## Information provided:
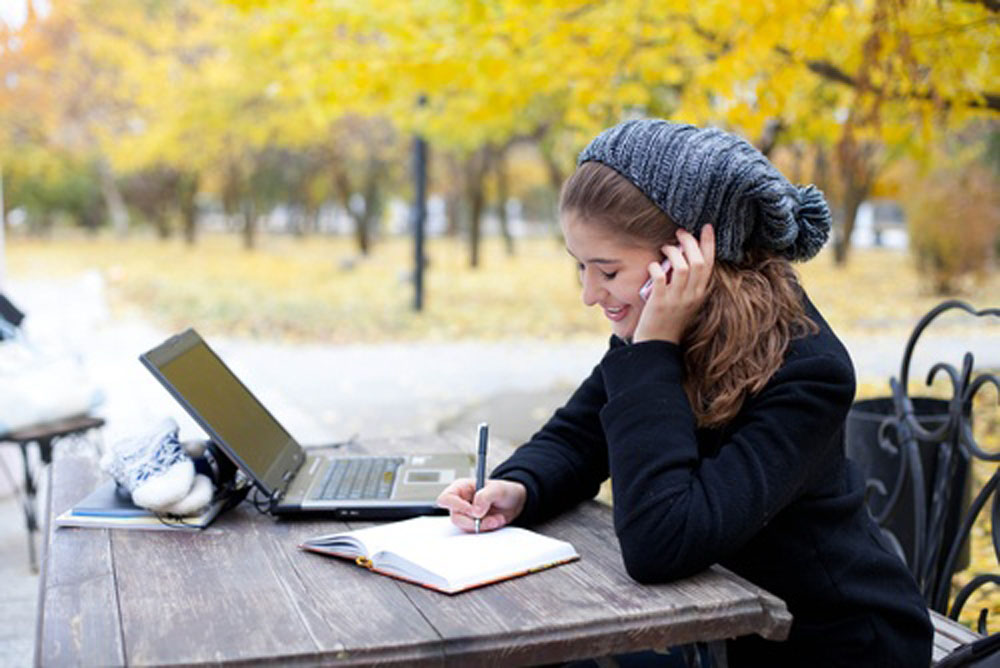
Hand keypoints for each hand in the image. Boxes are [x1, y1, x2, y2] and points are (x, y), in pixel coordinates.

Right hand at [436, 478, 526, 532]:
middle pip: (456, 517)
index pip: (446, 498)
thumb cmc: (504, 490)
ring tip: (498, 519)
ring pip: (465, 527)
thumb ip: (485, 496)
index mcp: (461, 488)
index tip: (473, 511)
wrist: (515, 502)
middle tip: (491, 519)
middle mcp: (460, 502)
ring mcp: (466, 515)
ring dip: (484, 526)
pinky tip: (496, 522)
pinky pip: (475, 533)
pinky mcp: (473, 525)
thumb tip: (475, 511)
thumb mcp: (498, 489)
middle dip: (475, 521)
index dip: (457, 506)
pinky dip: (487, 529)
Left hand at [633, 224, 714, 343]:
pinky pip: (660, 279)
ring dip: (673, 253)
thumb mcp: (687, 301)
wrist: (657, 344)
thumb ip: (689, 282)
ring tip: (665, 247)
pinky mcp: (660, 303)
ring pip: (683, 267)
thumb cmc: (670, 320)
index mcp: (700, 293)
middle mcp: (691, 295)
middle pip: (698, 262)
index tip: (707, 227)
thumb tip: (683, 255)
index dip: (709, 243)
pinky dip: (657, 267)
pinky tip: (653, 265)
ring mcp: (676, 299)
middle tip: (679, 233)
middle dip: (690, 242)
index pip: (710, 263)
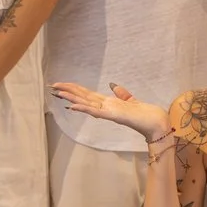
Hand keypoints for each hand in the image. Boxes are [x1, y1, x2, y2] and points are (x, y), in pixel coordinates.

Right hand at [50, 81, 168, 141]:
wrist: (154, 122)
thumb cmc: (144, 113)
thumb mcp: (131, 100)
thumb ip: (121, 94)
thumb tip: (113, 85)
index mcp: (107, 102)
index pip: (87, 94)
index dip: (74, 88)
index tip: (61, 84)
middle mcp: (105, 107)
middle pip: (82, 97)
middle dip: (67, 91)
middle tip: (52, 86)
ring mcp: (107, 112)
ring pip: (85, 103)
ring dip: (71, 98)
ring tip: (58, 93)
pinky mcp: (112, 116)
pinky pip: (95, 112)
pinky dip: (84, 108)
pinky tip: (73, 106)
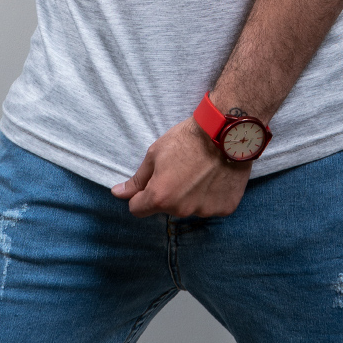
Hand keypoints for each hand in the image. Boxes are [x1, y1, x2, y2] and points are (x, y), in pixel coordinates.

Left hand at [111, 117, 251, 217]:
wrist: (225, 131)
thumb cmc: (188, 138)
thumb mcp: (155, 154)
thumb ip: (137, 179)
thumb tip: (117, 194)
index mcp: (160, 197)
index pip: (138, 209)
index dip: (141, 195)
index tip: (152, 181)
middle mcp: (181, 209)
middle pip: (166, 208)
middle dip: (169, 193)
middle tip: (181, 169)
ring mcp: (205, 211)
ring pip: (190, 208)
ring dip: (191, 195)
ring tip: (201, 170)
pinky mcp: (225, 208)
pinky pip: (211, 206)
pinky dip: (212, 195)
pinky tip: (216, 176)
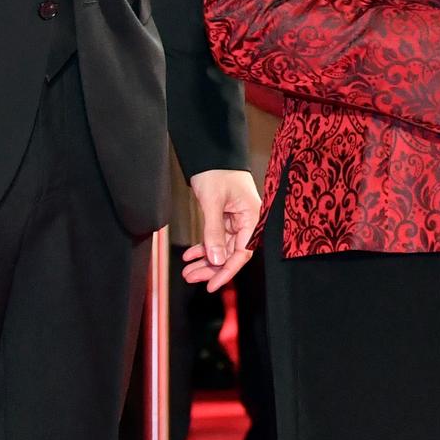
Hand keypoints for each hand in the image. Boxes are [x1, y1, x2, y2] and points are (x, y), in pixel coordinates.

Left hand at [180, 169, 261, 291]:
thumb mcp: (213, 203)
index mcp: (253, 218)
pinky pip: (217, 239)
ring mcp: (237, 221)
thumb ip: (214, 233)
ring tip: (187, 270)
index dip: (227, 271)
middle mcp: (248, 222)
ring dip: (205, 260)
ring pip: (222, 249)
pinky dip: (203, 247)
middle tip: (191, 277)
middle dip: (211, 268)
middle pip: (231, 254)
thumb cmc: (217, 172)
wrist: (212, 154)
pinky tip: (190, 255)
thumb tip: (216, 260)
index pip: (242, 253)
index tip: (212, 285)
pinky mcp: (227, 218)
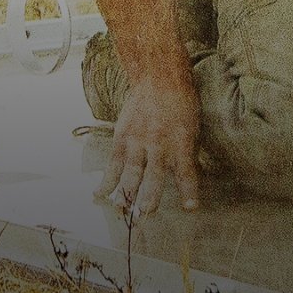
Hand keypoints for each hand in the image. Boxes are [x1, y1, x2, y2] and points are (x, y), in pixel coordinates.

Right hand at [100, 69, 200, 218]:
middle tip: (145, 216)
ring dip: (125, 194)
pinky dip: (106, 180)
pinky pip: (113, 163)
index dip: (188, 192)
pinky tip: (100, 195)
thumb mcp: (192, 127)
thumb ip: (186, 154)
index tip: (190, 208)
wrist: (158, 76)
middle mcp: (159, 143)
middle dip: (149, 200)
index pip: (186, 172)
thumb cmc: (181, 103)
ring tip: (121, 211)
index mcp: (181, 142)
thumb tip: (185, 182)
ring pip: (131, 173)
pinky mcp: (122, 137)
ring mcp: (138, 140)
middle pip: (154, 178)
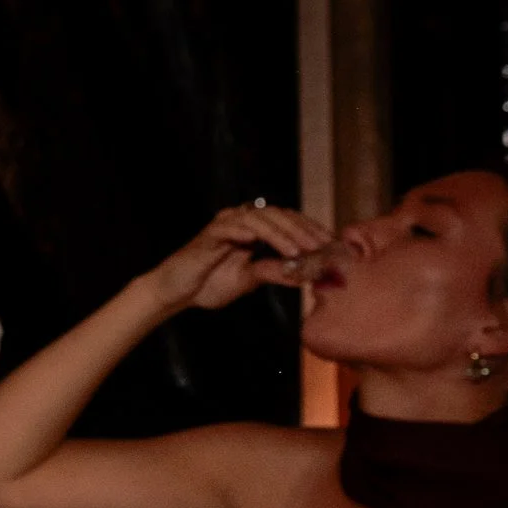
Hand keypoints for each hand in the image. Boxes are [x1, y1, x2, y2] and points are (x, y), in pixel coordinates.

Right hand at [143, 201, 333, 320]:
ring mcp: (225, 224)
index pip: (288, 221)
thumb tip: (305, 273)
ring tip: (299, 250)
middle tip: (321, 246)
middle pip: (279, 215)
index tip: (331, 245)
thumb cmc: (208, 284)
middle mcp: (241, 220)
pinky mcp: (209, 234)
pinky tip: (270, 245)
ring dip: (282, 233)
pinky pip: (233, 228)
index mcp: (253, 229)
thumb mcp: (249, 279)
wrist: (175, 292)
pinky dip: (251, 233)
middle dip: (302, 230)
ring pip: (260, 218)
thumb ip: (274, 272)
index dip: (310, 229)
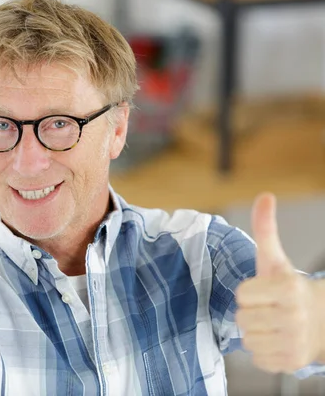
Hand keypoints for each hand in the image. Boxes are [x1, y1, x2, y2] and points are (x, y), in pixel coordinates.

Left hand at [235, 193, 324, 373]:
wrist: (322, 321)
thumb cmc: (288, 287)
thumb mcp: (275, 260)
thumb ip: (266, 229)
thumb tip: (264, 195)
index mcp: (288, 289)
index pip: (241, 295)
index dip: (248, 292)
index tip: (263, 290)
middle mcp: (294, 316)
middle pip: (241, 318)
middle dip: (250, 313)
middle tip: (267, 308)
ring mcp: (295, 342)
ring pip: (247, 339)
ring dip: (255, 332)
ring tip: (272, 323)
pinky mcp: (291, 363)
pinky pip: (256, 358)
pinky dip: (263, 350)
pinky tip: (277, 339)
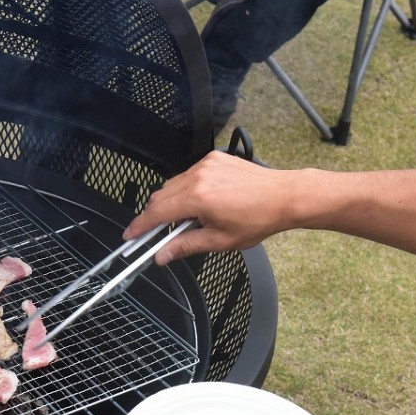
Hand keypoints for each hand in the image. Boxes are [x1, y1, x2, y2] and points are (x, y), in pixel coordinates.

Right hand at [123, 151, 299, 264]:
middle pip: (160, 197)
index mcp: (198, 198)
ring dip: (171, 202)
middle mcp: (198, 176)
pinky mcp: (213, 159)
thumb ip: (185, 246)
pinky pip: (187, 175)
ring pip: (172, 185)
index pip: (157, 212)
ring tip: (187, 219)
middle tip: (156, 234)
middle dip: (154, 216)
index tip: (131, 235)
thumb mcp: (220, 240)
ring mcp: (205, 164)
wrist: (284, 196)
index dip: (140, 226)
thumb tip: (162, 256)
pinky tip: (200, 202)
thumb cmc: (258, 218)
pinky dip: (186, 189)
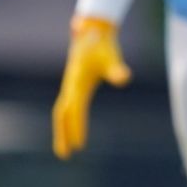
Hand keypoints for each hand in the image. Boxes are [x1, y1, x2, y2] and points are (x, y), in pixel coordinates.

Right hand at [52, 16, 131, 157]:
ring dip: (61, 130)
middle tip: (65, 155)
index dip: (77, 126)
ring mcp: (69, 85)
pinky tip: (71, 129)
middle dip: (63, 134)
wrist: (92, 31)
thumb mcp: (111, 57)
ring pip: (61, 111)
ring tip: (65, 150)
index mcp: (76, 82)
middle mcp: (70, 85)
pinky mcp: (73, 85)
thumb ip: (117, 69)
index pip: (75, 109)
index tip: (79, 145)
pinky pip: (66, 107)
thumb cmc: (103, 46)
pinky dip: (66, 120)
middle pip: (61, 114)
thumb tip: (125, 78)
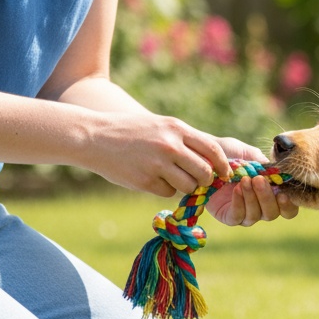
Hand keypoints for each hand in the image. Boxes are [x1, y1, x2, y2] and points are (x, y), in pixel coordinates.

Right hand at [85, 113, 232, 196]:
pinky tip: (150, 178)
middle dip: (204, 181)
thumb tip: (211, 161)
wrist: (93, 137)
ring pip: (188, 186)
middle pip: (204, 172)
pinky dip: (164, 189)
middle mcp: (170, 146)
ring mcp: (157, 164)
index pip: (213, 149)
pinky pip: (167, 192)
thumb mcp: (160, 126)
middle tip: (197, 181)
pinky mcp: (144, 181)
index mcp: (176, 129)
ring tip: (169, 176)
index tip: (224, 174)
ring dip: (184, 186)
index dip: (222, 165)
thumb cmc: (131, 131)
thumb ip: (184, 140)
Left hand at [206, 137, 298, 226]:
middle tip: (258, 180)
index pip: (288, 208)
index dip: (289, 204)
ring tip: (244, 180)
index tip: (283, 192)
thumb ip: (267, 165)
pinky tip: (236, 189)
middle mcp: (260, 206)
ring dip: (252, 198)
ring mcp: (243, 212)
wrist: (204, 155)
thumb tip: (282, 175)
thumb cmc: (230, 153)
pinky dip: (239, 203)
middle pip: (273, 213)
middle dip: (267, 197)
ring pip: (256, 216)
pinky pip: (238, 217)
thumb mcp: (251, 154)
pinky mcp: (227, 216)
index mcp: (270, 192)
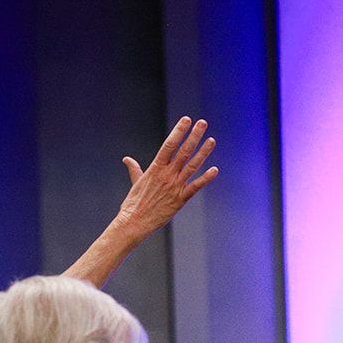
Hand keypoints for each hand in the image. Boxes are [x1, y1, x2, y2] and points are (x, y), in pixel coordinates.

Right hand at [112, 117, 217, 239]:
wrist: (134, 222)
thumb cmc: (133, 203)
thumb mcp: (135, 182)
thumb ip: (134, 169)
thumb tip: (127, 159)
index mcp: (155, 168)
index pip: (169, 145)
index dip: (178, 131)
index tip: (186, 120)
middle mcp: (166, 175)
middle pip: (183, 151)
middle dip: (194, 136)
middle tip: (202, 123)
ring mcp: (175, 186)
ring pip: (192, 166)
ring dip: (203, 152)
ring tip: (211, 140)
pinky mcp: (180, 199)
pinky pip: (195, 187)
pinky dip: (205, 178)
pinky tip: (215, 170)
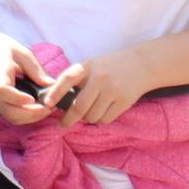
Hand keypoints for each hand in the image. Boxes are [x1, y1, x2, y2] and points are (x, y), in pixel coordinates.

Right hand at [0, 32, 59, 125]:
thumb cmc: (1, 49)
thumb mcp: (20, 52)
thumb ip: (35, 69)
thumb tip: (52, 85)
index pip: (1, 90)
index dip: (17, 98)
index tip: (33, 99)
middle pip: (8, 110)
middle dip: (32, 114)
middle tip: (50, 107)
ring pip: (11, 117)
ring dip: (31, 117)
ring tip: (46, 109)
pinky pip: (11, 116)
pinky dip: (26, 117)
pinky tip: (38, 109)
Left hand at [43, 50, 159, 127]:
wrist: (142, 64)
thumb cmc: (110, 66)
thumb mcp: (91, 65)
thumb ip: (76, 78)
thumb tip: (57, 99)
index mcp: (87, 67)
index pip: (66, 80)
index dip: (55, 93)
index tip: (47, 104)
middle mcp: (99, 78)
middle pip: (79, 107)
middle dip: (68, 119)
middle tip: (62, 124)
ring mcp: (113, 90)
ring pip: (92, 116)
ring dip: (87, 119)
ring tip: (89, 112)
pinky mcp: (124, 101)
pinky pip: (106, 119)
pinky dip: (100, 119)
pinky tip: (102, 111)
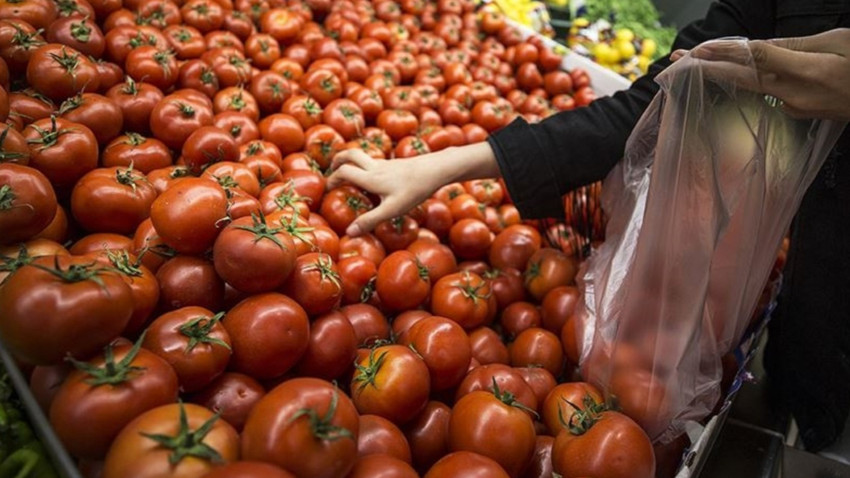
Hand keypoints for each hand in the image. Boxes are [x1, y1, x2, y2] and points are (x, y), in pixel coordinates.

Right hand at [326, 142, 500, 235]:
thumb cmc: (414, 190)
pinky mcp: (396, 164)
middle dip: (338, 159)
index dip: (332, 179)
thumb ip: (370, 221)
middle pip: (350, 153)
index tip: (327, 189)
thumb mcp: (392, 210)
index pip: (343, 172)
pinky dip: (367, 167)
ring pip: (363, 157)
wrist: (435, 170)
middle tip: (332, 170)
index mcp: (370, 177)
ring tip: (350, 176)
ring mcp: (386, 164)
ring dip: (353, 162)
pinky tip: (375, 181)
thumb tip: (349, 233)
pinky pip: (375, 162)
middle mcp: (375, 167)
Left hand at [670, 28, 849, 120]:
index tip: (700, 50)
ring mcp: (794, 107)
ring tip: (692, 65)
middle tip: (675, 61)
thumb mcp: (839, 43)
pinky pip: (765, 93)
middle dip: (707, 68)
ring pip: (750, 86)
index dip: (727, 53)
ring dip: (720, 75)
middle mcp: (794, 94)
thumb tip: (762, 46)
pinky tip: (729, 73)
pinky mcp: (797, 113)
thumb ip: (798, 45)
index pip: (758, 59)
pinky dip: (745, 81)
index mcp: (808, 73)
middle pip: (742, 78)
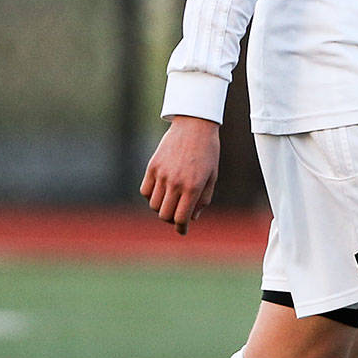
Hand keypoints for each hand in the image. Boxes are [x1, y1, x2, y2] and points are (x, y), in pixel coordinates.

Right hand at [142, 115, 220, 233]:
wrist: (195, 126)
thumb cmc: (208, 152)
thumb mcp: (212, 176)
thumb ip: (203, 199)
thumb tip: (192, 218)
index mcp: (193, 187)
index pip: (181, 217)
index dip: (181, 228)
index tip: (182, 231)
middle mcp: (175, 183)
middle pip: (165, 214)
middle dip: (171, 219)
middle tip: (177, 216)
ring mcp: (162, 175)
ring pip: (153, 205)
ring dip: (161, 208)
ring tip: (171, 202)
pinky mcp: (152, 166)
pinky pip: (145, 191)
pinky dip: (151, 196)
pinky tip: (161, 192)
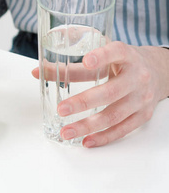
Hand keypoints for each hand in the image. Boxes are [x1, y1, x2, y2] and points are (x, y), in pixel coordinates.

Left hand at [32, 42, 168, 147]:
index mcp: (126, 55)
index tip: (86, 61)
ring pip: (115, 115)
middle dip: (84, 102)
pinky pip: (123, 129)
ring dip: (88, 125)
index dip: (102, 57)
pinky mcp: (143, 115)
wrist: (158, 71)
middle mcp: (137, 76)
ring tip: (66, 131)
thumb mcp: (101, 54)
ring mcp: (142, 98)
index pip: (115, 52)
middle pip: (110, 91)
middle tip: (61, 109)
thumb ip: (72, 63)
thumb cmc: (121, 61)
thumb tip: (37, 71)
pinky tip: (86, 141)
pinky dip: (104, 137)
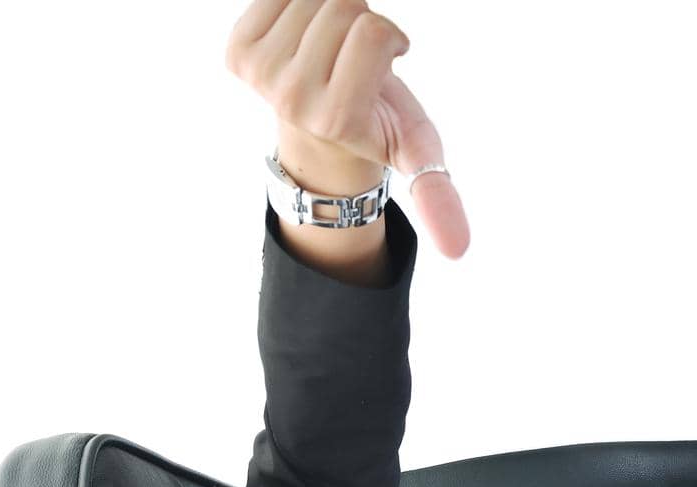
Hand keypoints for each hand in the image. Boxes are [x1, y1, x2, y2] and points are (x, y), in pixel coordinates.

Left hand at [226, 0, 468, 258]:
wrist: (318, 133)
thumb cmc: (378, 128)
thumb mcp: (417, 156)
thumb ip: (439, 199)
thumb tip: (459, 251)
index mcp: (337, 119)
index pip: (374, 32)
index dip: (390, 37)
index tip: (388, 63)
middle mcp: (291, 99)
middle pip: (343, 6)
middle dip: (360, 20)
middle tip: (355, 57)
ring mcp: (259, 74)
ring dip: (331, 12)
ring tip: (331, 48)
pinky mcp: (238, 51)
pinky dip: (300, 5)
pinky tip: (306, 35)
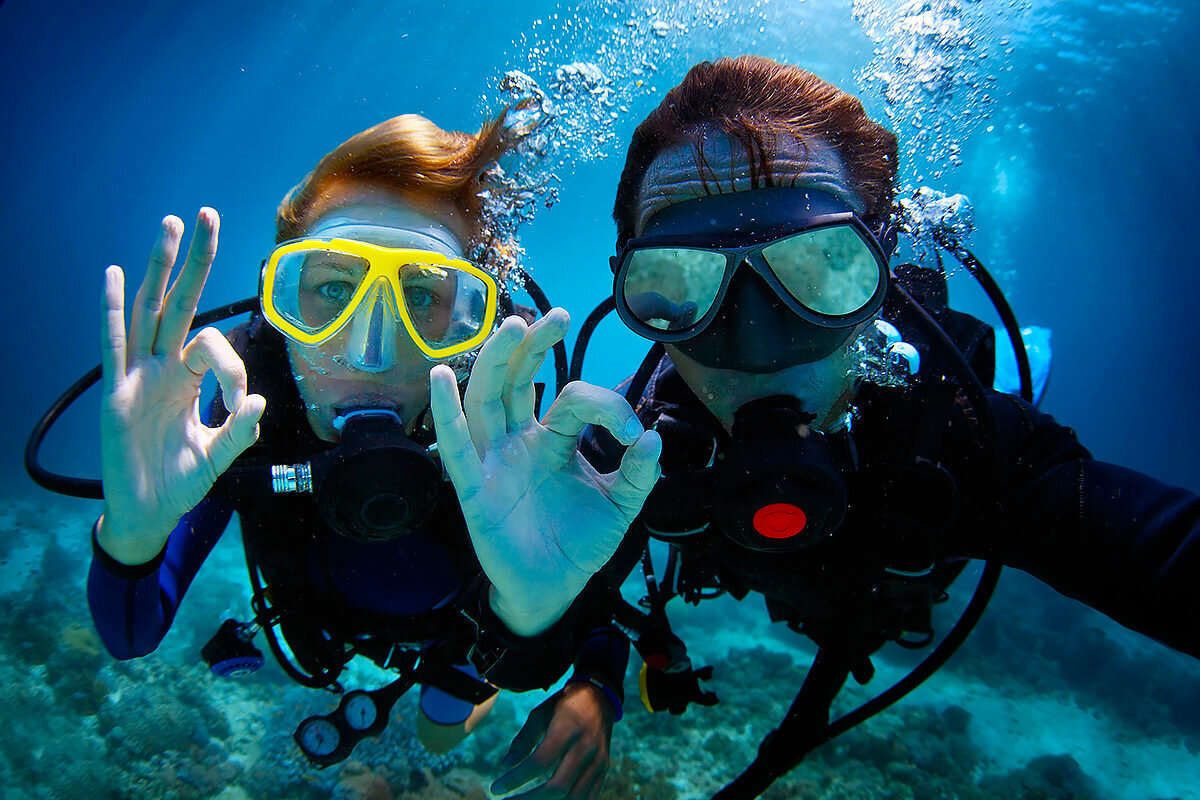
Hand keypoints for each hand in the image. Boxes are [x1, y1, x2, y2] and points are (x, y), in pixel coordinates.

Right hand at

## Task to complete:
Retype exactly. Include each line from the start of the material through the line holding "ring mcp: (107, 112)", and leave the pictures out.

## Answer box:
Hand keypoints for each hand in the image. Boxes are [x1, y1, x2, y2] and points are (x, y), in pixel coordinates.

Right hand at [436, 478, 526, 532]:
middle pip: (456, 517)
index pip: (446, 498)
thumb cmc: (504, 490)
ring tip: (498, 519)
ring pip: (465, 527)
thumb ip: (485, 496)
index mcp: (461, 488)
index tip: (473, 511)
wrist: (515, 502)
middle tip: (491, 519)
middle mcp: (460, 502)
ring mcp: (466, 515)
ring dip: (484, 526)
pinky tip: (496, 522)
pinky pip: (475, 533)
pinky mcp: (473, 525)
thumb tip: (475, 511)
thumb mcp: (498, 489)
middle dip: (475, 521)
index dip: (457, 506)
pinky dip: (487, 529)
Left hand at [633, 224, 714, 343]:
pinky pip: (660, 279)
ring dip: (673, 253)
thumb mcp: (687, 301)
wrist: (657, 344)
thumb ip: (689, 282)
ring tip: (665, 247)
pinky mcp: (660, 303)
ring pip: (683, 267)
thumb cmc: (670, 320)
index mcp: (700, 293)
middle mcp: (691, 295)
middle pip: (698, 262)
index tip: (707, 227)
thumb tip: (683, 255)
index dip: (709, 243)
pinky dip: (657, 267)
pinky tip: (653, 265)
ring mcp: (676, 299)
middle tip: (679, 233)
middle dip: (690, 242)
index pip: (710, 263)
Hand keypoints for each hand in the image. Boxes are [x1, y1, x2, y2] and points are (x, y), in pixel coordinates.

Right hand at [50, 81, 168, 141]:
wrist: (154, 122)
thumb cmc: (144, 113)
thumb mcp: (131, 100)
thumb ip: (121, 94)
thumb tip: (113, 85)
index mcp: (107, 102)
index pip: (87, 94)
index dip: (74, 88)
index tip: (61, 84)
middle mcp: (105, 107)
middle pip: (82, 97)
middle dip: (67, 91)
middle tip: (52, 86)
ring mcp: (107, 112)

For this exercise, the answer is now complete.